▸ **EXERCISE DESCRIPTION**
Find the lines below that contain the string "ingresso", count them, and give only the number.

Collected data
........
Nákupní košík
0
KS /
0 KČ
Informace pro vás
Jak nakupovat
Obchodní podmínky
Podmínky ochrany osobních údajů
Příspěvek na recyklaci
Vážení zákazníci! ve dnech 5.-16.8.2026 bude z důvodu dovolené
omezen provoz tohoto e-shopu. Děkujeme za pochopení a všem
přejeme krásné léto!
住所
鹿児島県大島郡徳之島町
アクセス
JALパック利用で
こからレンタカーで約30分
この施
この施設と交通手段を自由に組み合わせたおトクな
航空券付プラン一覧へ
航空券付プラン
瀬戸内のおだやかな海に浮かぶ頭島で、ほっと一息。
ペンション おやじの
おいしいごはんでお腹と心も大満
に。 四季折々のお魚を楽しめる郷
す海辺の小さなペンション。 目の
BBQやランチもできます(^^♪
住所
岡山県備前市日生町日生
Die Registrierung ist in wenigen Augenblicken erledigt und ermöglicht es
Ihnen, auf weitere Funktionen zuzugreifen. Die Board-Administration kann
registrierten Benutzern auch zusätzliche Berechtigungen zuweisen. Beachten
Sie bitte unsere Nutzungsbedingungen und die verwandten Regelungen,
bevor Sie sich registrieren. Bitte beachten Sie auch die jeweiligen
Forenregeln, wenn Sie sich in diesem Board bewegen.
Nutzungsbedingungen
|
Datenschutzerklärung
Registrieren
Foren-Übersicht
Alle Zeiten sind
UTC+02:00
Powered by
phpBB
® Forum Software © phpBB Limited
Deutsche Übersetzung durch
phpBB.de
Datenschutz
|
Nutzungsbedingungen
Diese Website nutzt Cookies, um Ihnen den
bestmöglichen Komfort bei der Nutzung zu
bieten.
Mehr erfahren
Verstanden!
........
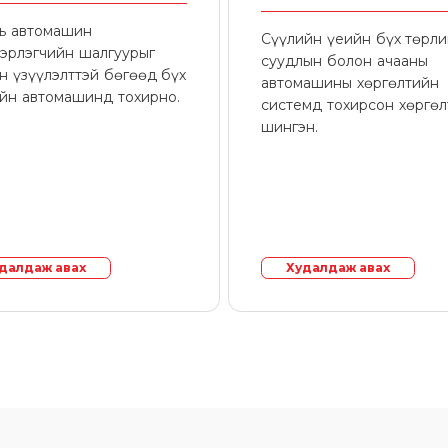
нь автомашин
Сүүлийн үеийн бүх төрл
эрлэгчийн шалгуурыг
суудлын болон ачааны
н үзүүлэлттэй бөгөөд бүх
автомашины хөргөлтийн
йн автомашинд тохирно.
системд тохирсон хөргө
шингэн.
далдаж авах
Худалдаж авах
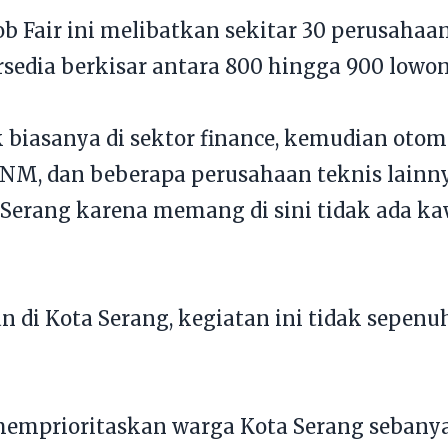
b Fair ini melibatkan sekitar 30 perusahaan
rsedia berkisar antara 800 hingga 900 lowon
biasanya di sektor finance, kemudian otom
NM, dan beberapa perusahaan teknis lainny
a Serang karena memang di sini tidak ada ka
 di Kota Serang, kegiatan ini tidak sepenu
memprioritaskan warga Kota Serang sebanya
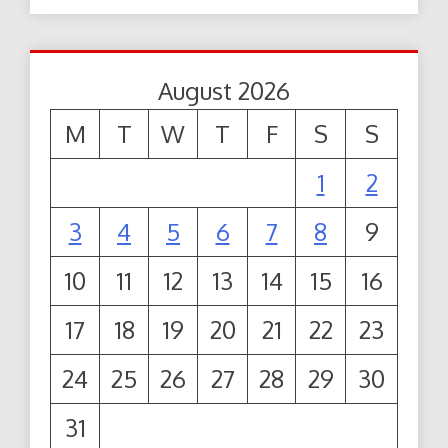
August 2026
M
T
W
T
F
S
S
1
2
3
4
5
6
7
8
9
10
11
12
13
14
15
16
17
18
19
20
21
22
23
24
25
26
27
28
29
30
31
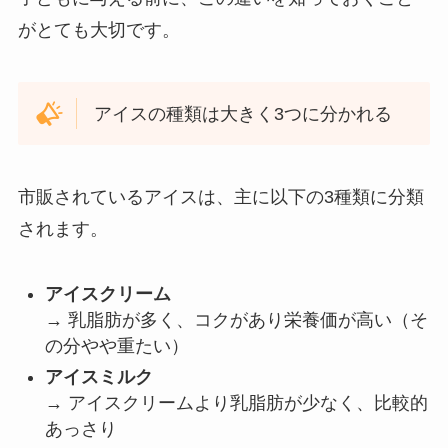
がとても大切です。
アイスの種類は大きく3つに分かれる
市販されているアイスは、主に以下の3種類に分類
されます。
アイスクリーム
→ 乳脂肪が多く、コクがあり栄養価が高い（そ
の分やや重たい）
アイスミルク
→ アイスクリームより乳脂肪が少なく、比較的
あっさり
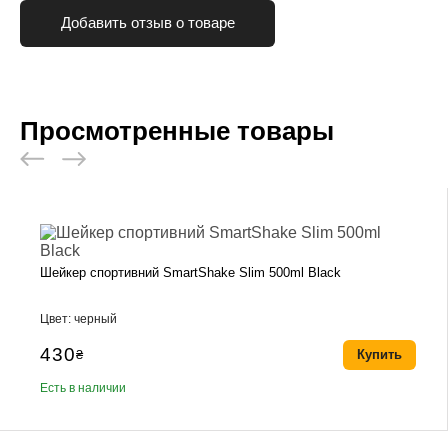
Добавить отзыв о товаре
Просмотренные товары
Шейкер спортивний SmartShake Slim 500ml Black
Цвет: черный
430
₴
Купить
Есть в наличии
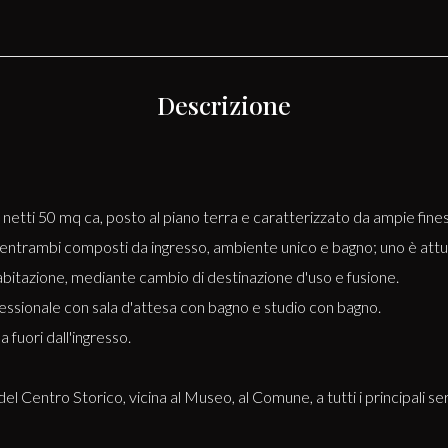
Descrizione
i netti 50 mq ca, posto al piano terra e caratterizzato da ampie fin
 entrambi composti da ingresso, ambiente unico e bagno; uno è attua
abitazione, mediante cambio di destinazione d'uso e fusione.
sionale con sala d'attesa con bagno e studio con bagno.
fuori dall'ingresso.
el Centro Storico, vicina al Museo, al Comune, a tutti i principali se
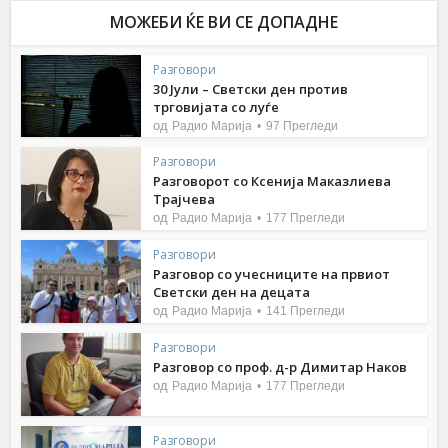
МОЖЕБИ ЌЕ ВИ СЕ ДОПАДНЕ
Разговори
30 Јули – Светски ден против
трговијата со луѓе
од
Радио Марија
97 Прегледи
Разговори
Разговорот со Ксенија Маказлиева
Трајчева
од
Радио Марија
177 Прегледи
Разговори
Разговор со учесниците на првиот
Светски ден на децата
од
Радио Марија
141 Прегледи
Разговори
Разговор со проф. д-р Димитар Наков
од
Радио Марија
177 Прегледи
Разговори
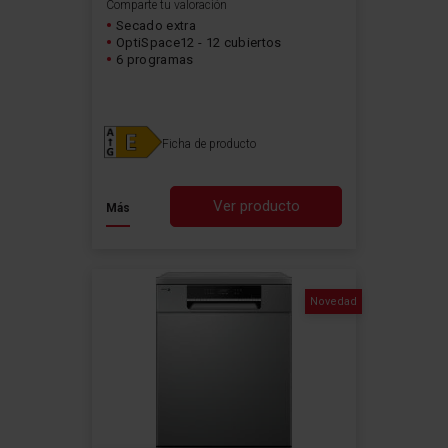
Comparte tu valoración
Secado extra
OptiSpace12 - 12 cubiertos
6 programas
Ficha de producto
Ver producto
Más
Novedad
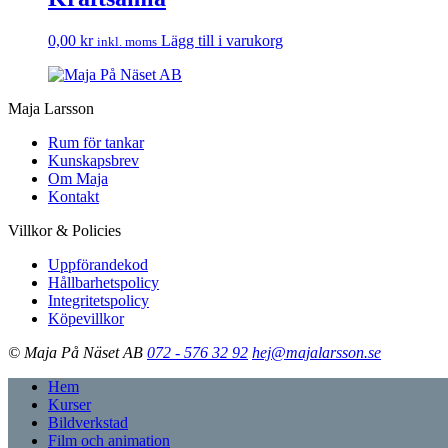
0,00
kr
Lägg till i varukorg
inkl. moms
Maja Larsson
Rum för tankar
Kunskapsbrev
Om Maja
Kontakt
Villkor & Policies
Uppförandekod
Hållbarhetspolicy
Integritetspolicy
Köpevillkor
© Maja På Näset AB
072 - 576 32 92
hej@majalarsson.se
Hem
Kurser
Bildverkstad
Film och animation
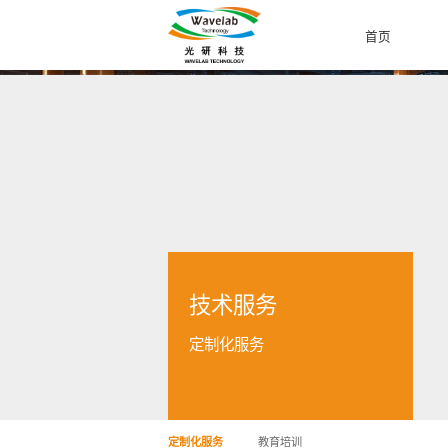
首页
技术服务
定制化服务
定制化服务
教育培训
........
▸ **TASK RESULT**
2